If you get closer to the right answer on init, say just 3000 standard deviations away instead of 6000 standard deviations, then everything converges very reliably, as in:

> mle <- optimizing(mod, list(X=c(0.3, 0.5), sigma=1e-4), init=list(mu = 0.1))

> mle$par
 mu 
0.4 

and same for

> mle <- optimizing(mod, list(X=c(0.3, 0.5), sigma=1e-4), init=list(mu = 0.7))
bob-carpenter commented 6 years ago

This works if you turn off all the tolerances other than the values themselves.

> mle <- optimizing(mod, list(X=c(0.3, 0.5), sigma=1e-4), tol_grad=-1, tol_rel_grad=-1, tol_obj=-1, tol_rel_obj=-1)
Initial log joint probability = -4.75677e+06
Exception: normal_lpdf: Location parameter is inf, but must be finite!  (in 'model6ae246d29e15_avg' at line 9)

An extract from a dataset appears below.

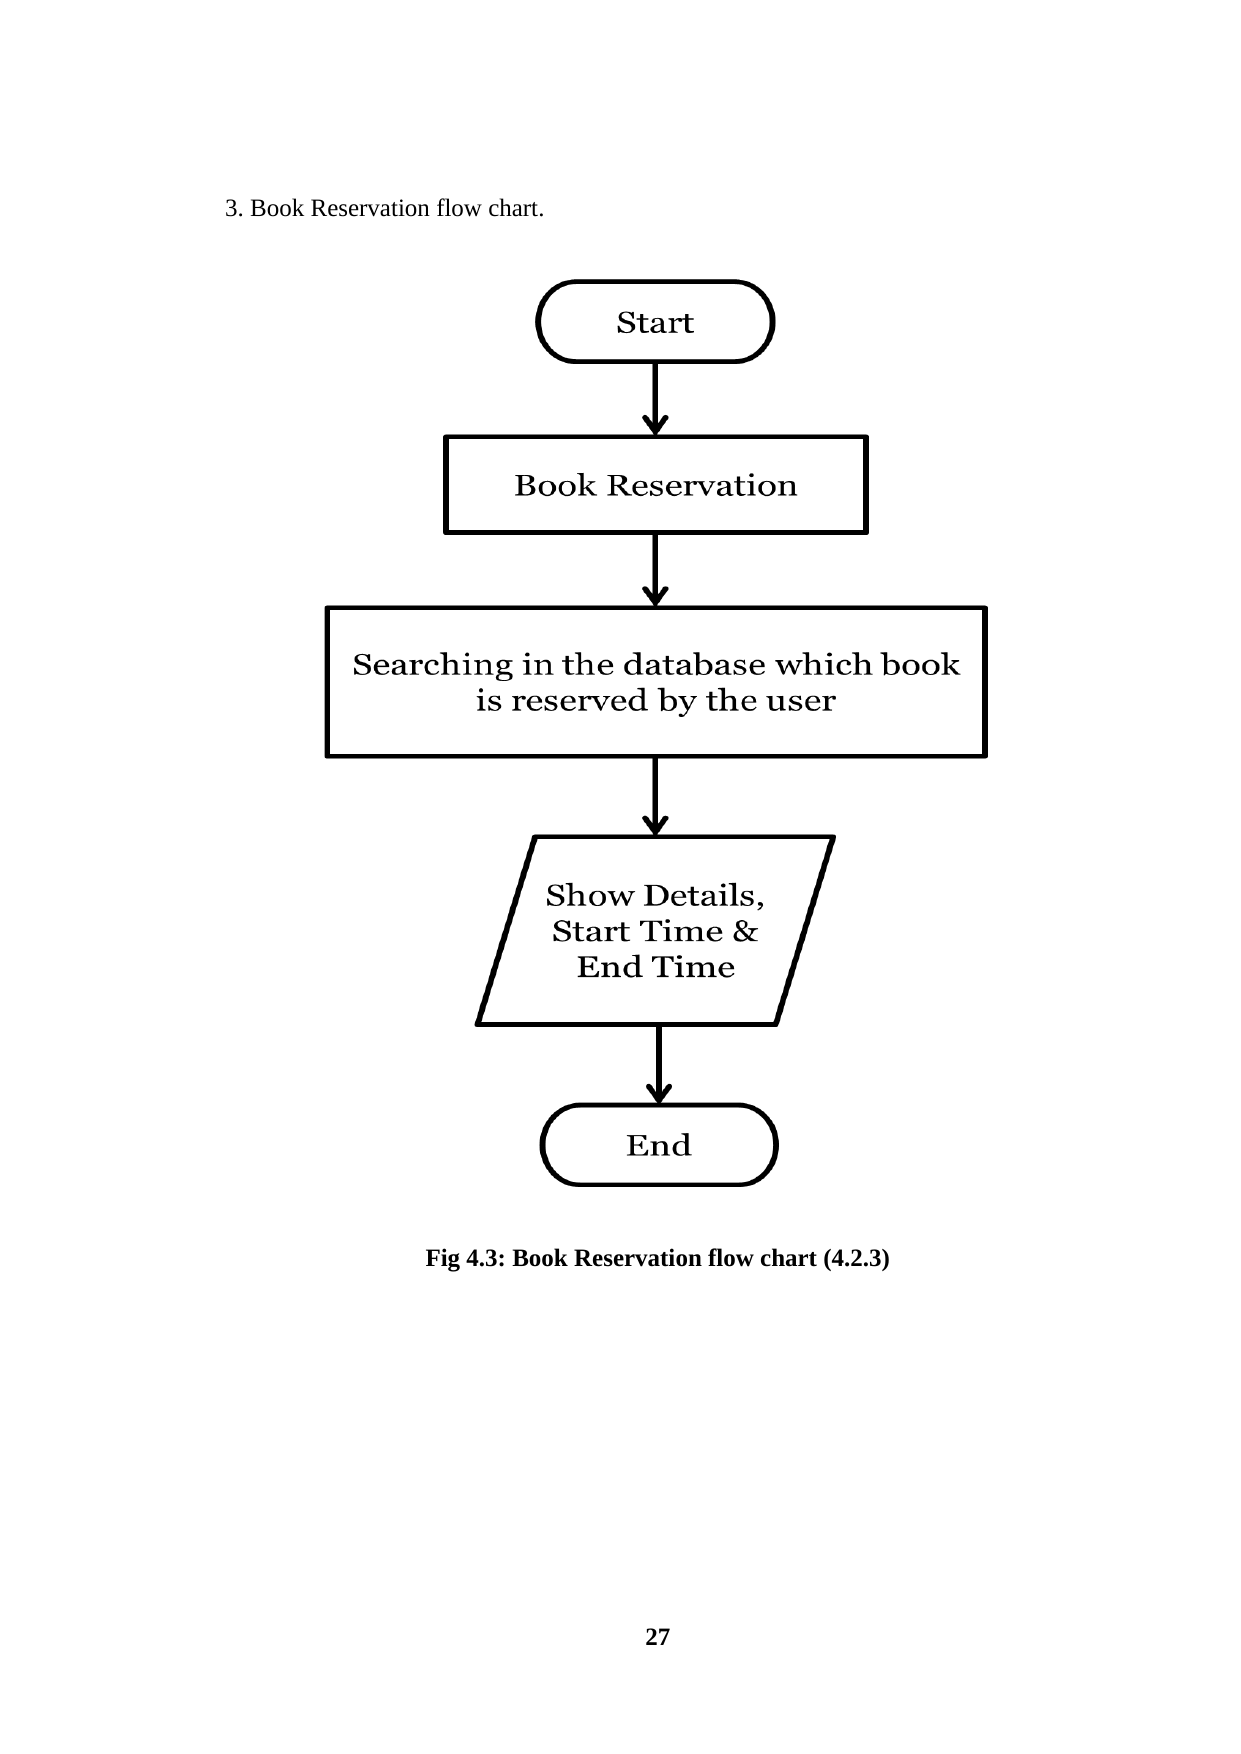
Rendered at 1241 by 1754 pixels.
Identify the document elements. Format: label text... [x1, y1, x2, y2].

picture [324, 279, 991, 1187]
text Fig 4.3: Book Reservation flow chart (4.2.3) [225, 1243, 1090, 1272]
text 3. Book Reservation flow chart. [225, 193, 1090, 222]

Exception: normal_lpdf: Location parameter is inf, but must be finite!  (in 'model6ae246d29e15_avg' at line 9)

Exception: normal_lpdf: Location parameter is inf, but must be finite!  (in 'model6ae246d29e15_avg' at line 9)

Exception: normal_lpdf: Location parameter is inf, but must be finite!  (in 'model6ae246d29e15_avg' at line 9)

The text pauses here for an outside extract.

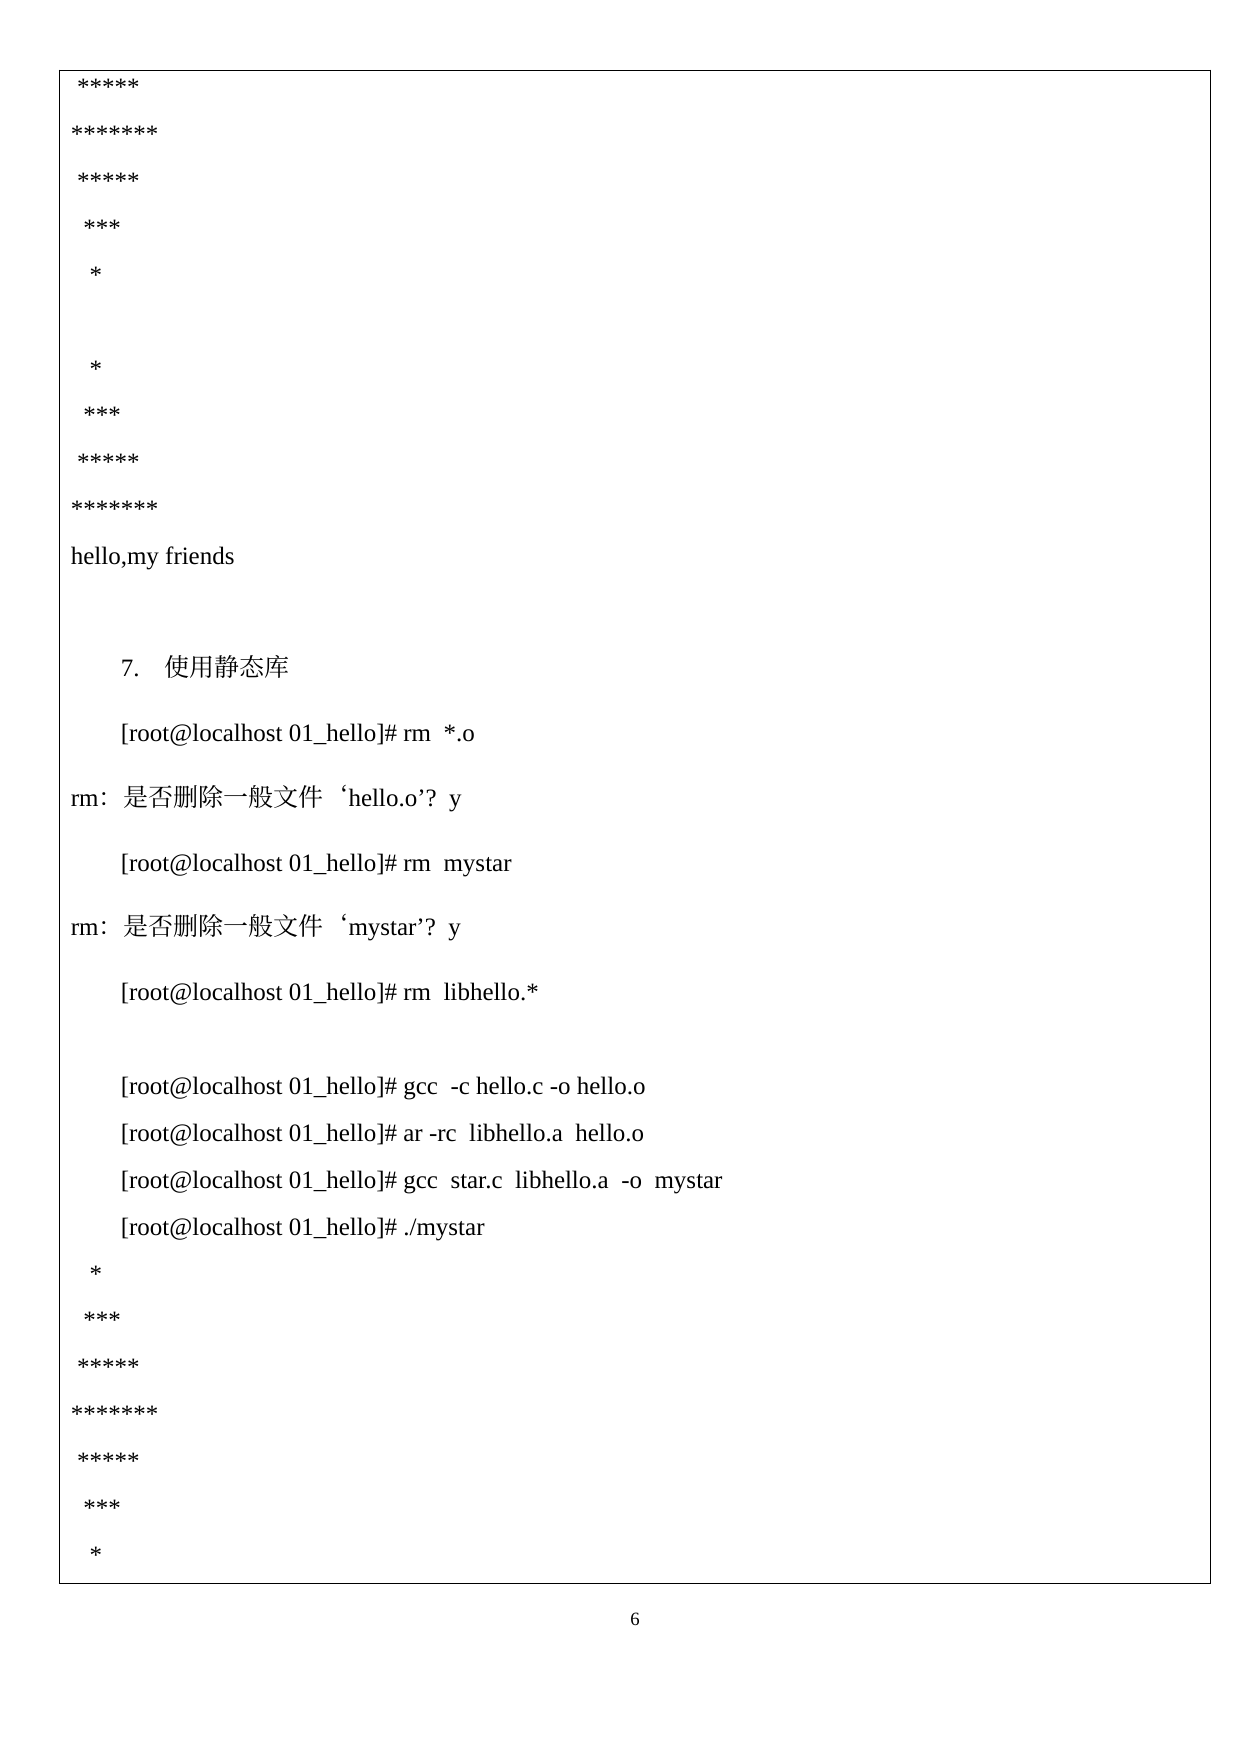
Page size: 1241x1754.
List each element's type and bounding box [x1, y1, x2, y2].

table_cell [60, 71, 1210, 1583]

Error evaluating model log probability: Non-finite gradient.

Optimization terminated normally: 
  Convergence detected: absolute parameter change was below tolerance

> mle$par
 mu 
0.4 

You can see it struggling with arithmetic along the way.

Setting these tolerances to 0 rather than -1, the algorithm detects convergence because you're so far out in the tails that the gradients must all be close to zero. I'm not quite sure why the releative change in objective isn't OK.

UnkindPartition commented 6 years ago

Unfortunately, I can't seem to reproduce your results.

If I don't supply init as in your comment https://github.com/stan-dev/stan/issues/2511#issuecomment-378731571, then regardless of the tolerances it arrives at the right answer about half of the time, see https://ro-che.info/files/2018-04-03-stan-optimization-issue/2018-04-10-avg.html.

If I do supply init=0, as in my original comment, then it never gets it right despite the turned off tolerances.